## [Job A]
From the records below, extract every line that contains the string "wisatawan", matching its case exactly.

## [Text section]
The Campus Intersectionality Craze Makes Jews Uniquely Vulnerable

Starting his undergraduate career at Stanford University, Elliot Kaufman soon discovered the campus—even the bathrooms—plastered with posters accusing Israel of fanciful crimes and blaming it for police brutality in the U.S. Investigating further, he learned that behind this ongoing propaganda lay the ideology of intersectionality, which claims that those fighting any form of oppression must join together to fight all alleged forms:

The posters were the work of Stanford Out of Occupied Palestine, a rainbow coalition of nineteen student organizations, including the Black Student Union, MEChA (a large, radical Latino student group), the NAACP, Stanford Students for Queer Liberation, the Stanford American Indian Association, the First Generation and/or Low-Income Partnership, and so on. Their opposition was the Coalition for Peace. This was an odd kind of coalition, consisting of only one group: the Jewish Student Association.

Fellow students explained the disparity as the natural result of the sympathy from the marginalized for the marginalized. No doubt that is partly true. But what I saw that year, in 2014, was a well-oiled machine whose leaders were able to whip their constituent groups into action and frame the issue as the weak versus the strong, the weak versus the Jews. Defection from the anti-Israel cause meant not only abandoning one’s group and facing real personal costs, but also becoming a servant to “power.” I had just been introduced to intersectionality and witnessed its grip on the American campus. . . .

## [Job B]
Write the next part of the essay on intersectionality at Stanford, continuing from its final sentence above.

## [Exercise input]
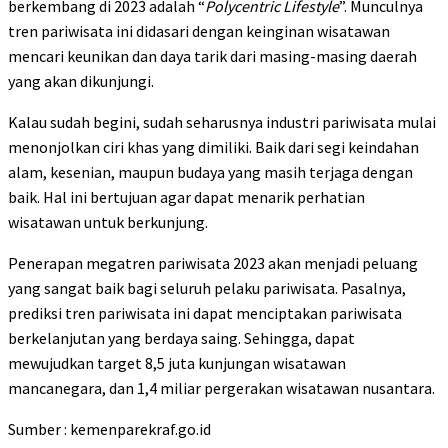
berkembang di 2023 adalah “
Polycentric Lifestyle
”. Munculnya
tren pariwisata ini didasari dengan keinginan wisatawan
mencari keunikan dan daya tarik dari masing-masing daerah
yang akan dikunjungi.
Kalau sudah begini, sudah seharusnya industri pariwisata mulai
menonjolkan ciri khas yang dimiliki. Baik dari segi keindahan
alam, kesenian, maupun budaya yang masih terjaga dengan
baik. Hal ini bertujuan agar dapat menarik perhatian
wisatawan untuk berkunjung.
Penerapan megatren pariwisata 2023 akan menjadi peluang
yang sangat baik bagi seluruh pelaku pariwisata. Pasalnya,
prediksi tren pariwisata ini dapat menciptakan pariwisata
berkelanjutan yang berdaya saing. Sehingga, dapat
mewujudkan target 8,5 juta kunjungan wisatawan
mancanegara, dan 1,4 miliar pergerakan wisatawan nusantara.
Sumber : kemenparekraf.go.id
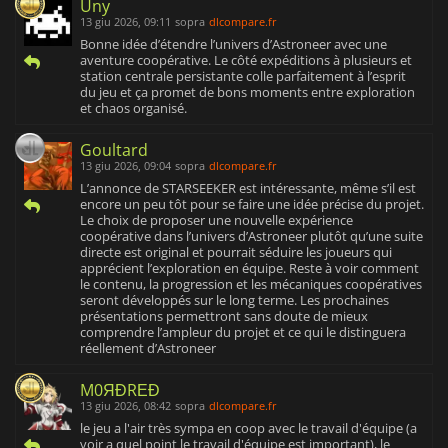
Uny
13 giu 2026, 09:11
sopra
dlcompare.fr
Bonne idée d’étendre l’univers d’Astroneer avec une
aventure coopérative. Le côté expéditions à plusieurs et
station centrale persistante colle parfaitement à l’esprit
du jeu et ça promet de bons moments entre exploration
et chaos organisé.
Goultard
13 giu 2026, 09:04
sopra
dlcompare.fr
L’annonce de STARSEEKER est intéressante, même s’il est
encore un peu tôt pour se faire une idée précise du projet.
Le choix de proposer une nouvelle expérience
coopérative dans l’univers d’Astroneer plutôt qu’une suite
directe est original et pourrait séduire les joueurs qui
apprécient l’exploration en équipe. Reste à voir comment
le contenu, la progression et les mécaniques coopératives
seront développés sur le long terme. Les prochaines
présentations permettront sans doute de mieux
comprendre l’ampleur du projet et ce qui le distinguera
réellement d’Astroneer
M0ЯĐRΕĐ
13 giu 2026, 08:42
sopra
dlcompare.fr
le jeu a l'air très sympa en coop avec le travail d'équipe (a
voir a quel point le travail d'équipe est important), le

## [Final answer A]
tren pariwisata ini didasari dengan keinginan wisatawan
wisatawan untuk berkunjung.
mewujudkan target 8,5 juta kunjungan wisatawan
mancanegara, dan 1,4 miliar pergerakan wisatawan nusantara.

## [Final answer B]
By putting Israel ahead of the coalition [of the “marginalized,” its Jewish defenders] appear to [be] clinging to their place in the power structure. The intersectional movement can interpret this Jewish intransigence in the way that it understands all opposition: as backlash from the power structure. Who else would oppose the oppressed but the oppressors? So when Jewish students organize against the intersectional coalition, they confirm that they do not fit in among the marginalized, an impression aided by their observable or presumed “whiteness” and wealth. . . . The oppressors of the Palestinians and the oppressors of black Americans, therefore, can be joined in the same system of power relations.

This theory can be vulgarized quite readily into a conspiracy. One need only conceive the power structure as a unit, undertaking coordinated action. It then appears to have many tentacles striking all over the world, to be exceedingly powerful and organized. But it’s also secretive and denies it has any diabolical plans. In other words, it starts to resemble the House of Rothschild, Henry Ford’s International Jew, or the Elders of Zion of the anti-Semitic imagination. It is sadly axiomatic that those who perceive evil as residing in a single matrix or enemy will eventually blunder into anti-Semitism. . . . This is how remarkably diverse conspiracy theories converge. And this convergence is always to the detriment of the Jews.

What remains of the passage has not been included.